*Records for this task*.
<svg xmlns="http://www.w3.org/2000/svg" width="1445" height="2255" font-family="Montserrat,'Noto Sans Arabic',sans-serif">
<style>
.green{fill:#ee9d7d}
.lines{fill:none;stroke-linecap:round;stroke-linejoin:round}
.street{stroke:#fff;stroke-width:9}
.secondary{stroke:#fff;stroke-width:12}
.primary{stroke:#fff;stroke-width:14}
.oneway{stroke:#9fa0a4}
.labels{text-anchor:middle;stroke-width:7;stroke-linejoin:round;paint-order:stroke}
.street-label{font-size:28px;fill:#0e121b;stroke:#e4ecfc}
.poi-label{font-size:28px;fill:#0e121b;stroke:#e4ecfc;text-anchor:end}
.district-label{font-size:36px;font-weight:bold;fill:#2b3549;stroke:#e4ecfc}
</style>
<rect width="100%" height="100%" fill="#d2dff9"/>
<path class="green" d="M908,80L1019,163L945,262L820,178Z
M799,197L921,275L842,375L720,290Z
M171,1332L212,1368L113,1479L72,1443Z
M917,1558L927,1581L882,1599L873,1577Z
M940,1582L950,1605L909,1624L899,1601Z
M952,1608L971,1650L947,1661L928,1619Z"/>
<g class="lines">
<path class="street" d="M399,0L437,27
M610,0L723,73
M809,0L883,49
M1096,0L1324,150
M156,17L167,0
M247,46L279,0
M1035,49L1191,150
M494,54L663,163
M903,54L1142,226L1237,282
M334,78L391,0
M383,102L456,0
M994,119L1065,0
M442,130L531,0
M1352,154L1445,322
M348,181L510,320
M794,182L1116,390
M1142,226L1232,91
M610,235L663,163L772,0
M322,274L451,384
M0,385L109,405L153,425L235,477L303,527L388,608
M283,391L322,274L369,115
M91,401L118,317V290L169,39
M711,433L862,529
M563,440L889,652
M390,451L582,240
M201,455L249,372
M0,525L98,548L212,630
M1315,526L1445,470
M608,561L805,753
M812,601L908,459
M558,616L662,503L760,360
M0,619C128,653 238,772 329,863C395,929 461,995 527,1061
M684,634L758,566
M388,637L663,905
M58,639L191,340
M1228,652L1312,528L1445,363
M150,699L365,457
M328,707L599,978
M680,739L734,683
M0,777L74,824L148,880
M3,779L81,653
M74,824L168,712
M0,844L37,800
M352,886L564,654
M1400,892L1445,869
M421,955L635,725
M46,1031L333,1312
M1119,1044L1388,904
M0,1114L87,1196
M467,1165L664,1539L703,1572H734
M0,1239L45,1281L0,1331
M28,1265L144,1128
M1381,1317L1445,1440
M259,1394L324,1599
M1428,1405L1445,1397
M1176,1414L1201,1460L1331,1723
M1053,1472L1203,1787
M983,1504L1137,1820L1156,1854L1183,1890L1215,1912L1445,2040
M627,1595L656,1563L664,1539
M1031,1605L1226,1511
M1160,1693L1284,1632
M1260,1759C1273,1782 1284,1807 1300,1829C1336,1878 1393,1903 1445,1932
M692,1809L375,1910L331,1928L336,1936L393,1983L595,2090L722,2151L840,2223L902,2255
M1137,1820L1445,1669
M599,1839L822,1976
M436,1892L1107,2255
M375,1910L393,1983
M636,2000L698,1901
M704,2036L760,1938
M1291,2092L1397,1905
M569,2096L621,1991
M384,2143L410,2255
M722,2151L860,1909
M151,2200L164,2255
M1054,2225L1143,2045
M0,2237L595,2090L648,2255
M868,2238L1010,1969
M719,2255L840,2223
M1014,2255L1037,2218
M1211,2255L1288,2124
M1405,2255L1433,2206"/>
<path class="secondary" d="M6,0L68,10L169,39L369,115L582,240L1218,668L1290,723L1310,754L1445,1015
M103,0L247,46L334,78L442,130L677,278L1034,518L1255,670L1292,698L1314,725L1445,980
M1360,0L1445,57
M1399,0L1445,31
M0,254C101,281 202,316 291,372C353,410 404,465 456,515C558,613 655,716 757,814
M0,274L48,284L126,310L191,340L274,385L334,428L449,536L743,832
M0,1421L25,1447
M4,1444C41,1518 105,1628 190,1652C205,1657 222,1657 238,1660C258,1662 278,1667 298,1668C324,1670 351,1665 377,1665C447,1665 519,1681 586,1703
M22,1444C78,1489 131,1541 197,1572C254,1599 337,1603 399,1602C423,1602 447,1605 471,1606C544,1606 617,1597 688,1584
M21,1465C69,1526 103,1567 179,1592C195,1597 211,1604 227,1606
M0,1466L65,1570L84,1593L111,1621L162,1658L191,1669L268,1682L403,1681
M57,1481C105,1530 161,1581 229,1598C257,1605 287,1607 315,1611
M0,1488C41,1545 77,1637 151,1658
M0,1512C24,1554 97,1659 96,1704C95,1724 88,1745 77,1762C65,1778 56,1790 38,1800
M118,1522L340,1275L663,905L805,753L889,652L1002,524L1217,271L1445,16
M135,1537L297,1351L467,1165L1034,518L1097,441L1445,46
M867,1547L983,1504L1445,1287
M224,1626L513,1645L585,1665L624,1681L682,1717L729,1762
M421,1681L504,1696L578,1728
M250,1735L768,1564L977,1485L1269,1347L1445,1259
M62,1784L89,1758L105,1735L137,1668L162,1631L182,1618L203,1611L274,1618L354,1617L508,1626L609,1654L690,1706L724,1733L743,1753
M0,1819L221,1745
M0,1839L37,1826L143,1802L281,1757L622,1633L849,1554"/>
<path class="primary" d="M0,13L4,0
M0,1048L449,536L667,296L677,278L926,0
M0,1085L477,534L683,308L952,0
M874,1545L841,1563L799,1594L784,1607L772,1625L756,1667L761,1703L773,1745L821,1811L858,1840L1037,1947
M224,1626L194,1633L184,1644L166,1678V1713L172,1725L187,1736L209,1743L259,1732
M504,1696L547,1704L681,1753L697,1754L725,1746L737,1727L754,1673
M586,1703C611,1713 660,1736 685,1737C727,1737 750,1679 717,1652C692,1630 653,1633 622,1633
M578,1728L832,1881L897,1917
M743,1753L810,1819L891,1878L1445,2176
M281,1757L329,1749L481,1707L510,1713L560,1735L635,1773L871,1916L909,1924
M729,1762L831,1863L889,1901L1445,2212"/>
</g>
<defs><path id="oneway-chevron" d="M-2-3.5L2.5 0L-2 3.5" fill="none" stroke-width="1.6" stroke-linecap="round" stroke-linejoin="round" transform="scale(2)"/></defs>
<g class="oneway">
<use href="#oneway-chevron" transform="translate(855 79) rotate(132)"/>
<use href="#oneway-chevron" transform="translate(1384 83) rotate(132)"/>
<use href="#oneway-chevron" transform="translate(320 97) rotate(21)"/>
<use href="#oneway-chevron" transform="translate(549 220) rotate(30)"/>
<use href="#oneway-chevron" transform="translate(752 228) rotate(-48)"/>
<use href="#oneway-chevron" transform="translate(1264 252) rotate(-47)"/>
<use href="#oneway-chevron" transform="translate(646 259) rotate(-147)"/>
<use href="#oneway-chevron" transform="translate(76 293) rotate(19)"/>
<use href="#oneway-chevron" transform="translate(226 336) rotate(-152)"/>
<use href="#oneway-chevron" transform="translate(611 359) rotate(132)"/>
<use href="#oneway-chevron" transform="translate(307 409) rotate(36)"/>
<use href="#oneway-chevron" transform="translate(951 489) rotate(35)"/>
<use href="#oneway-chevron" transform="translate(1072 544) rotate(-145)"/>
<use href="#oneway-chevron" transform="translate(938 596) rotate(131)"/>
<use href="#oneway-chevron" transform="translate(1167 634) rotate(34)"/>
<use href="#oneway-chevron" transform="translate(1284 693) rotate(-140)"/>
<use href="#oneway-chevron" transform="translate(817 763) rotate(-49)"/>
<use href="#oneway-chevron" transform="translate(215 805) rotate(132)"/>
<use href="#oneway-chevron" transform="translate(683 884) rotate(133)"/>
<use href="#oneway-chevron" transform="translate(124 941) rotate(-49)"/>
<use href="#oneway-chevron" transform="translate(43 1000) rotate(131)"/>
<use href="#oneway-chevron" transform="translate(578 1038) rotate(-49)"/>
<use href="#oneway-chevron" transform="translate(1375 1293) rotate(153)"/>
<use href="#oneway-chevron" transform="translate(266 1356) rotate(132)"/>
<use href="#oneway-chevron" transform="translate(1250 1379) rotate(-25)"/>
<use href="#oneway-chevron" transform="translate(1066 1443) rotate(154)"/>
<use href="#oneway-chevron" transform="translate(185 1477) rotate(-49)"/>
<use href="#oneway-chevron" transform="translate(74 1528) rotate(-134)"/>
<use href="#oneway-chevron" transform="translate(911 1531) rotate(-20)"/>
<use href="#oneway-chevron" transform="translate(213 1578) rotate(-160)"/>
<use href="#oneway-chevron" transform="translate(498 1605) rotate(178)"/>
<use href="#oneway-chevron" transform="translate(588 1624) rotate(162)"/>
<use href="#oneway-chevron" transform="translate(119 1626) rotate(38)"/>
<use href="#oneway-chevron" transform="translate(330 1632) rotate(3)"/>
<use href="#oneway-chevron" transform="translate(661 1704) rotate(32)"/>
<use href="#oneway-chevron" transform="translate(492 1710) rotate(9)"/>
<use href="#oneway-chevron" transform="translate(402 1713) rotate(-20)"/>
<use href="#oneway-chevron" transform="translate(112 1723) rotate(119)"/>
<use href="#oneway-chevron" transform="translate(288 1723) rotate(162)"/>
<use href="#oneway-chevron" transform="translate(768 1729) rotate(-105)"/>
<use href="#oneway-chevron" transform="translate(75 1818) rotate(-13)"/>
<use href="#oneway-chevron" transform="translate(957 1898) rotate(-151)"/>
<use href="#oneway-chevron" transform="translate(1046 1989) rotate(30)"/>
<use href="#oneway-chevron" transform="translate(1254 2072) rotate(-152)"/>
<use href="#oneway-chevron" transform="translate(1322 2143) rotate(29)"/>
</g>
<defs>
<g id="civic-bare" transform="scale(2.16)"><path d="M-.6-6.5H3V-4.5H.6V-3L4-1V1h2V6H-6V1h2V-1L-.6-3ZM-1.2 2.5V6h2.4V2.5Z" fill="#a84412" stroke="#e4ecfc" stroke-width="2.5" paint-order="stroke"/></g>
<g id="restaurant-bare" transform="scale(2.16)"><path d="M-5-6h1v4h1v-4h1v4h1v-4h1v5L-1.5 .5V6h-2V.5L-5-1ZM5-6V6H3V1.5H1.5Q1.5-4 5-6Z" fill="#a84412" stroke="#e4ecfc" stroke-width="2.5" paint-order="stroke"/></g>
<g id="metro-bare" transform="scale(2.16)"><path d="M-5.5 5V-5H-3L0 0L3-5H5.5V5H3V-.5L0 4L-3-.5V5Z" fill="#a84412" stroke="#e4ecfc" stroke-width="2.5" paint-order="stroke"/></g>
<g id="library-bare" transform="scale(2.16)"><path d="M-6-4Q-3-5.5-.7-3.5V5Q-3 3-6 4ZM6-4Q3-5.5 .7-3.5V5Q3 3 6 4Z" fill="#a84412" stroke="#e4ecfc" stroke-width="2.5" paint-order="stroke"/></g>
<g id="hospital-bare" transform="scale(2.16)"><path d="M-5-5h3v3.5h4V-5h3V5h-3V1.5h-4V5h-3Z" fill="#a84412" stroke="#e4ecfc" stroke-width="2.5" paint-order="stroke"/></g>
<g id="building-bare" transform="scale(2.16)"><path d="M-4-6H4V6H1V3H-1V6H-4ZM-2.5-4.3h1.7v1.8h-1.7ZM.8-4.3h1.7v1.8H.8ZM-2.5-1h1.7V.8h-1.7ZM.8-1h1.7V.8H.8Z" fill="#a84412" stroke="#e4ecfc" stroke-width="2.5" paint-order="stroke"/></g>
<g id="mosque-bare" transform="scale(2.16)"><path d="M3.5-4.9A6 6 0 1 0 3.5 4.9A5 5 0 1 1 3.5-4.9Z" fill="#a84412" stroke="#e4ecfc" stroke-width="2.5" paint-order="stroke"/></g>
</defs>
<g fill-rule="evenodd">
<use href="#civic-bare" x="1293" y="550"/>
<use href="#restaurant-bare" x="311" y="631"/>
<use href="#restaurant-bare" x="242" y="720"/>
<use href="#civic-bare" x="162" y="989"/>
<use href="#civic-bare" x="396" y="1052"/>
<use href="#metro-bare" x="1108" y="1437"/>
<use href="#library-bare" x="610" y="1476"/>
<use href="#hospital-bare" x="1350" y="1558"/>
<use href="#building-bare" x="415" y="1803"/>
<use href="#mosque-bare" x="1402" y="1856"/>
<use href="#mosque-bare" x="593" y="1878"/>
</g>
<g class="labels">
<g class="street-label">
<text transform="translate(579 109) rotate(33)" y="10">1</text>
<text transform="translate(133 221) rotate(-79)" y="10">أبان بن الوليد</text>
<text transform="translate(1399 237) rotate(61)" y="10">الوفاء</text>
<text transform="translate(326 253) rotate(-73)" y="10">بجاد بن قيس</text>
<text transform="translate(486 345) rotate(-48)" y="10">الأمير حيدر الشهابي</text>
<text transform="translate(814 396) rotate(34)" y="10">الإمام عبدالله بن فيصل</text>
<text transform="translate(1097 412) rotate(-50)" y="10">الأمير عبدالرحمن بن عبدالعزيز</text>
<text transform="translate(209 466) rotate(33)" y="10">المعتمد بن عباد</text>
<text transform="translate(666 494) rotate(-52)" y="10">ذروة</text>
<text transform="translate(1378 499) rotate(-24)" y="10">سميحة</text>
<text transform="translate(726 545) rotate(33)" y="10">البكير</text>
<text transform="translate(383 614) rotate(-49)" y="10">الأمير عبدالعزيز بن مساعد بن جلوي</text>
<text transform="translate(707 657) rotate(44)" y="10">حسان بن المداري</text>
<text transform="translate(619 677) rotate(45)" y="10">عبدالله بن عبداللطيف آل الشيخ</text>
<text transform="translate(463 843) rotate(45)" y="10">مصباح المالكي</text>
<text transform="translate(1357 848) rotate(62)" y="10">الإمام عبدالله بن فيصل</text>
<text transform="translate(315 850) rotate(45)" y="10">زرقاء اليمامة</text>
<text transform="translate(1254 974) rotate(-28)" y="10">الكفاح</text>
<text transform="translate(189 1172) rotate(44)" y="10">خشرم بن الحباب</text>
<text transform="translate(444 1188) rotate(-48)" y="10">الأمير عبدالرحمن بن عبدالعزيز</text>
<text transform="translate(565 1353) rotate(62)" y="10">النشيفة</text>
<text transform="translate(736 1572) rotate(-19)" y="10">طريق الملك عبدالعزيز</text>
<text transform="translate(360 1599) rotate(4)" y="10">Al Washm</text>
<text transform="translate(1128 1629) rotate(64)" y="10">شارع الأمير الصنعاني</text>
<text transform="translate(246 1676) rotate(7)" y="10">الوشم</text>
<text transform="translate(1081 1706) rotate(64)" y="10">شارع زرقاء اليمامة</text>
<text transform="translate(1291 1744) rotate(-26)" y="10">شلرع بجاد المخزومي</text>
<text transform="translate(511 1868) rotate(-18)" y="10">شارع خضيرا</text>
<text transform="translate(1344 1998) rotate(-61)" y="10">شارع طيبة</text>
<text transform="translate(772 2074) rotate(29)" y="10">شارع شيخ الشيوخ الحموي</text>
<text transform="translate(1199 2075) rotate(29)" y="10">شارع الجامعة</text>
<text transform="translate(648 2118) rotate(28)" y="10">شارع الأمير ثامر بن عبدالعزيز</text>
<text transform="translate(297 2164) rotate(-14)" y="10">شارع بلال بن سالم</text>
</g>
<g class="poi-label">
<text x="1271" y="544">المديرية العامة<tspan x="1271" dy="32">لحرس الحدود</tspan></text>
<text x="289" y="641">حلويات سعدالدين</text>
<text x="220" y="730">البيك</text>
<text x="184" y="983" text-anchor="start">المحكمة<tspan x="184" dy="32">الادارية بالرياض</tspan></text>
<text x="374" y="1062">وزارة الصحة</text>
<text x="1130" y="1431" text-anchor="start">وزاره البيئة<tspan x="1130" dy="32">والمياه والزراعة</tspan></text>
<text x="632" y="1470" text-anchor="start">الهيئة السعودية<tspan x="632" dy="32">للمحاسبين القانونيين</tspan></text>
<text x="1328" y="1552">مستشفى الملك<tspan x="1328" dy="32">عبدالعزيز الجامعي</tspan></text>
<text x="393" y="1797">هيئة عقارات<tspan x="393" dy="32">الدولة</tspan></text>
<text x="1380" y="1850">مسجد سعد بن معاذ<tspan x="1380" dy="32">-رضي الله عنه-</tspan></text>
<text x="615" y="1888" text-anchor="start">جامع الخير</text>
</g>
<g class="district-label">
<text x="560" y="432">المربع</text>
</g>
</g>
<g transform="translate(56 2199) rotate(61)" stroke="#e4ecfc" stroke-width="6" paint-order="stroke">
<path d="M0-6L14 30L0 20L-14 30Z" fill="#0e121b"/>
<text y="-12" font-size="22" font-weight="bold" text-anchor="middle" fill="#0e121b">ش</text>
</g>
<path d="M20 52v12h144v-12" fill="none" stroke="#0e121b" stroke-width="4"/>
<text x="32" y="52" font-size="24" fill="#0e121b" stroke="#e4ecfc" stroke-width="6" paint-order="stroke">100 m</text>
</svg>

*Work instruction*.
If a line of the data above contains "lines", copy it out.

*Written answer*.
.lines{fill:none;stroke-linecap:round;stroke-linejoin:round}
<g class="lines">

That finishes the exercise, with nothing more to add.